---------- MATERIAL SHOWN ----------
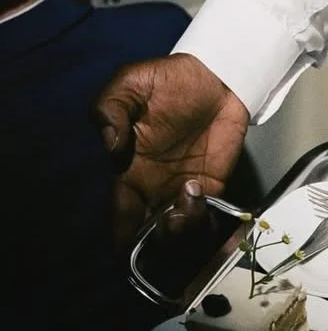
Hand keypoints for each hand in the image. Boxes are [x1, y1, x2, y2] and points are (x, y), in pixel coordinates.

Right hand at [94, 53, 249, 249]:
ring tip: (185, 203)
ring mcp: (184, 189)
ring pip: (180, 230)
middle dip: (157, 243)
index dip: (122, 238)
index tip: (125, 253)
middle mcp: (155, 188)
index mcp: (128, 172)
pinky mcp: (213, 185)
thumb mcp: (130, 85)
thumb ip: (111, 110)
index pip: (122, 215)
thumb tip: (110, 144)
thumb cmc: (166, 80)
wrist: (213, 77)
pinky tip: (197, 194)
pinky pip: (207, 216)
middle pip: (151, 234)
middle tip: (166, 223)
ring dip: (181, 230)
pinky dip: (202, 219)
----------
**ACTION ITEM**
All of the entries need to be retyped word for word, pictures excluded.

**WRITTEN ANSWER**
Hand keypoints for each hand in the image. Boxes are [x1, y1, x2, y2] and points are (x, y), in pixel coordinates.

Right hand at [94, 53, 249, 249]:
ring tip: (185, 203)
ring mcp: (184, 189)
ring pip: (180, 230)
middle dip: (157, 243)
index dip: (122, 238)
index tip: (125, 253)
middle mcp: (155, 188)
index mcp: (128, 172)
pinky mcp: (213, 185)
thumb mcp: (130, 85)
thumb ip: (111, 110)
index pip: (122, 215)
thumb tip: (110, 144)
thumb cmc: (166, 80)
wrist: (213, 77)
pinky tip: (197, 194)
pinky pip: (207, 216)
middle pip: (151, 234)
middle tip: (166, 223)
ring dip: (181, 230)
pinky dip: (202, 219)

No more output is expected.